Exercise: Rewrite the data below with every "Failure with unknown reason" changed to "Failure, reason unknown", leaving everything else the same.

Task inputs:
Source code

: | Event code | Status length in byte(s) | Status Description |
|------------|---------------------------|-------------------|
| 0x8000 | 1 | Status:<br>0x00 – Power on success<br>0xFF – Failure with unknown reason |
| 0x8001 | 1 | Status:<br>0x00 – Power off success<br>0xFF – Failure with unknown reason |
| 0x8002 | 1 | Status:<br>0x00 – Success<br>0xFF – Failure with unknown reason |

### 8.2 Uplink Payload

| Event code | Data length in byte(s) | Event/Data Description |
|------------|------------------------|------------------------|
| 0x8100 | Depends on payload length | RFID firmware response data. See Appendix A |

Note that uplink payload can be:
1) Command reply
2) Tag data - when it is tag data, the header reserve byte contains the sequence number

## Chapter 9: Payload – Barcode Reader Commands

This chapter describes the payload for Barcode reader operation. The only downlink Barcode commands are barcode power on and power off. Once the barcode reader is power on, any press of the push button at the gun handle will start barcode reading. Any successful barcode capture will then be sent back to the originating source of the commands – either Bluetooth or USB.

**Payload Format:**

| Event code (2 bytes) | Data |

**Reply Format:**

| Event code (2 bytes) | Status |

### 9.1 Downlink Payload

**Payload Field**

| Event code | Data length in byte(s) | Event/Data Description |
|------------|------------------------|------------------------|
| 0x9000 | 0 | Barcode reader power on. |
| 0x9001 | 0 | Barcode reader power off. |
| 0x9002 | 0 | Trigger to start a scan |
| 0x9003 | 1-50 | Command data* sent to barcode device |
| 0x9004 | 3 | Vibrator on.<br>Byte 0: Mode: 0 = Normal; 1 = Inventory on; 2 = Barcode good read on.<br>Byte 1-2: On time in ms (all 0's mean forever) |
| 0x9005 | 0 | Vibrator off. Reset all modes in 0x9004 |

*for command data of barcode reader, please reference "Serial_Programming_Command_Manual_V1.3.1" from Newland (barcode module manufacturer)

Answer to this problem:
Source code

: | Event code | Status length in byte(s) | Status Description |
|------------|---------------------------|-------------------|
| 0x8000 | 1 | Status:<br>0x00 – Power on success<br>0xFF – Failure, reason unknown |
| 0x8001 | 1 | Status:<br>0x00 – Power off success<br>0xFF – Failure, reason unknown |
| 0x8002 | 1 | Status:<br>0x00 – Success<br>0xFF – Failure, reason unknown |

### 8.2 Uplink Payload

| Event code | Data length in byte(s) | Event/Data Description |
|------------|------------------------|------------------------|
| 0x8100 | Depends on payload length | RFID firmware response data. See Appendix A |

Note that uplink payload can be:
1) Command reply
2) Tag data - when it is tag data, the header reserve byte contains the sequence number

## Chapter 9: Payload – Barcode Reader Commands

This chapter describes the payload for Barcode reader operation. The only downlink Barcode commands are barcode power on and power off. Once the barcode reader is power on, any press of the push button at the gun handle will start barcode reading. Any successful barcode capture will then be sent back to the originating source of the commands – either Bluetooth or USB.

**Payload Format:**

| Event code (2 bytes) | Data |

**Reply Format:**

| Event code (2 bytes) | Status |

### 9.1 Downlink Payload

**Payload Field**

| Event code | Data length in byte(s) | Event/Data Description |
|------------|------------------------|------------------------|
| 0x9000 | 0 | Barcode reader power on. |
| 0x9001 | 0 | Barcode reader power off. |
| 0x9002 | 0 | Trigger to start a scan |
| 0x9003 | 1-50 | Command data* sent to barcode device |
| 0x9004 | 3 | Vibrator on.<br>Byte 0: Mode: 0 = Normal; 1 = Inventory on; 2 = Barcode good read on.<br>Byte 1-2: On time in ms (all 0's mean forever) |
| 0x9005 | 0 | Vibrator off. Reset all modes in 0x9004 |

*for command data of barcode reader, please reference "Serial_Programming_Command_Manual_V1.3.1" from Newland (barcode module manufacturer)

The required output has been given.